● WORK REQUEST
Render every line of text in the records below as a single numbered list, omitting blank lines and leaving the pictures out of your answer.

● DATASET EXTRACT

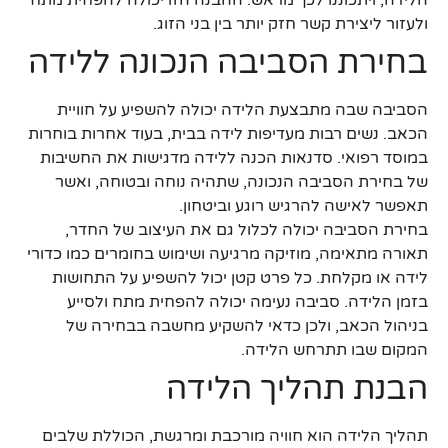
ולעזור ליצירת קשר חזק יותר בין בני הזוג.
בחירת הסביבה הנכונה ללידה
הסביבה שבה מתבצעת הלידה יכולה להשפיע על חוויית
הכאב. נשים רבות מעדיפות לידה בבית, בעוד אחרות בוחרות
במוסד רפואי. סדנאות הכנה ללידה מדגישות את החשיבות
של בחירת הסביבה הנכונה, שתהיה נוחה ובטוחה, ואשר
תאפשר לאישה להרגיש רוגע וביטחון.
בחירת הסביבה יכולה לכלול גם את העיצוב של החדר,
תאורה מתאימה, מוזיקה מרגיעה ושימוש בחומרים כמו כדורי
לידה או מקלחת. כל פרט קטן יכול להשפיע על התחושות
בזמן הלידה. סביבה נעימה יכולה להפחית מתח ולסייע
בניהול הכאב, ולכן כדאי להשקיע מחשבה בבחירה של
המקום שבו תתרחש הלידה.
הבנת תהליך הלידה
תהליך הלידה הוא חוויה מורכבת ומרגשת, הכוללת שלבים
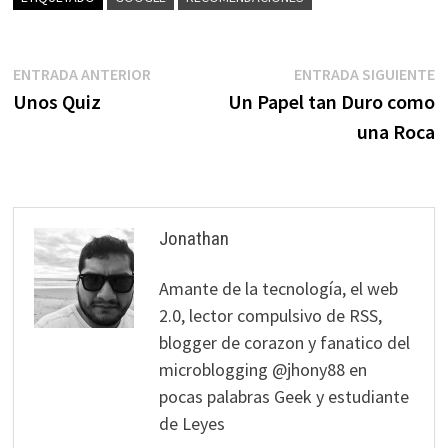
Navegación
Entrada
E
ENTRADA ANTERIOR
ENTRADA SIGUIENTE
anterior:
s
Unos Quiz
Un Papel tan Duro como
de
una Roca
entradas
Jonathan
Amante de la tecnología, el web
2.0, lector compulsivo de RSS,
blogger de corazon y fanatico del
microblogging @jhony88 en
pocas palabras Geek y estudiante
de Leyes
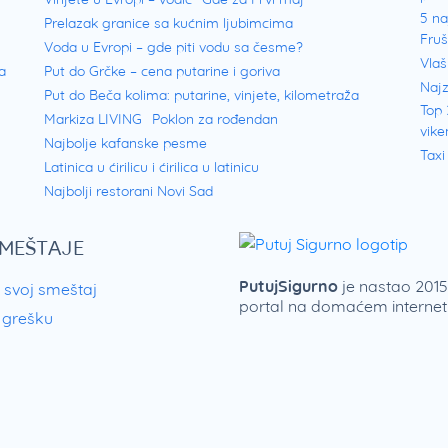
5 na
Prelazak granice sa kućnim ljubimcima
Fru
Voda u Evropi – gde piti vodu sa česme?
Vlaš
a
Put do Grčke – cena putarine i goriva
Najz
Put do Beča kolima: putarine, vinjete, kilometraža
Top 
Markiza LIVING
Poklon za rođendan
vike
Najbolje kafanske pesme
Taxi
Latinica u ćirilicu i ćirilica u latinicu
Najbolji restorani Novi Sad
SMEŠTAJE
PutujSigurno
je nastao 2015.
 svoj smeštaj
portal na domaćem internetu
i grešku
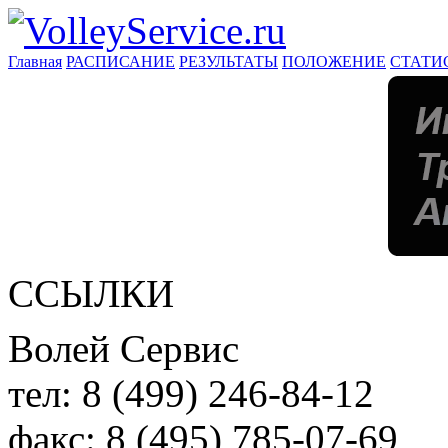
Главная
РАСПИСАНИЕ
РЕЗУЛЬТАТЫ
ПОЛОЖЕНИЕ
СТАТИ
ССЫЛКИ
Волей Сервис
тел:
8 (499) 246-84-12
факс:
8 (495) 785-07-69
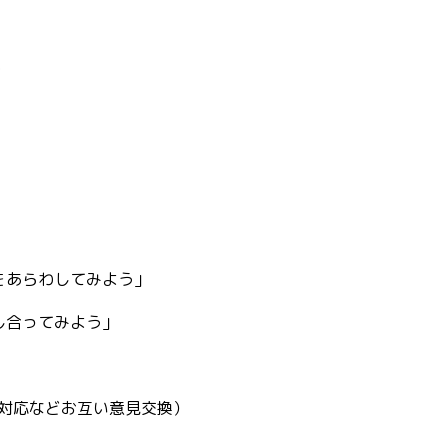
0
をあらわしてみよう」
し合ってみよう」
の対応などお互い意見交換）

● RESULT
1. ולעזור ליצירת קשר חזק יותר בין בני הזוג.
2. בחירת הסביבה הנכונה ללידה
3. הסביבה שבה מתבצעת הלידה יכולה להשפיע על חוויית
4. הכאב. נשים רבות מעדיפות לידה בבית, בעוד אחרות בוחרות
5. במוסד רפואי. סדנאות הכנה ללידה מדגישות את החשיבות
6. של בחירת הסביבה הנכונה, שתהיה נוחה ובטוחה, ואשר
7. תאפשר לאישה להרגיש רוגע וביטחון.
8. בחירת הסביבה יכולה לכלול גם את העיצוב של החדר,
9. תאורה מתאימה, מוזיקה מרגיעה ושימוש בחומרים כמו כדורי
10. לידה או מקלחת. כל פרט קטן יכול להשפיע על התחושות
11. בזמן הלידה. סביבה נעימה יכולה להפחית מתח ולסייע
12. בניהול הכאב, ולכן כדאי להשקיע מחשבה בבחירה של
13. המקום שבו תתרחש הלידה.
14. הבנת תהליך הלידה
15. תהליך הלידה הוא חוויה מורכבת ומרגשת, הכוללת שלבים
16. Navegación
17. Entrada
18. E
19. ENTRADA ANTERIOR
20. ENTRADA SIGUIENTE
21. anterior:
22. s
23. Unos Quiz
24. Un Papel tan Duro como
25. de
26. una Roca
27. entradas
28. Jonathan
29. Amante de la tecnología, el web
30. 2.0, lector compulsivo de RSS,
31. blogger de corazon y fanatico del
32. microblogging @jhony88 en
33. pocas palabras Geek y estudiante
34. de Leyes
35. 5 na
36. Prelazak granice sa kućnim ljubimcima
37. Fru
38. Voda u Evropi – gde piti vodu sa česme?
39. Vlaš
40. a
41. Put do Grčke – cena putarine i goriva
42. Najz
43. Put do Beča kolima: putarine, vinjete, kilometraža
44. Top 
45. Markiza LIVING
46. Poklon za rođendan
47. vike
48. Najbolje kafanske pesme
49. Taxi
50. Latinica u ćirilicu i ćirilica u latinicu
51. Najbolji restorani Novi Sad
52. SMEŠTAJE
53. PutujSigurno
54. je nastao 2015.
55.  svoj smeštaj
56. portal na domaćem internetu
57. i grešku
58. Главная
59. РАСПИСАНИЕ
60. РЕЗУЛЬТАТЫ
61. ПОЛОЖЕНИЕ
62. СТАТИ
63. ССЫЛКИ
64. Волей Сервис
65. тел:
66. 8 (499) 246-84-12
67. факс:
68. 8 (495) 785-07-69
69. 0
70. をあらわしてみよう」
71. し合ってみよう」
72. の対応などお互い意見交換）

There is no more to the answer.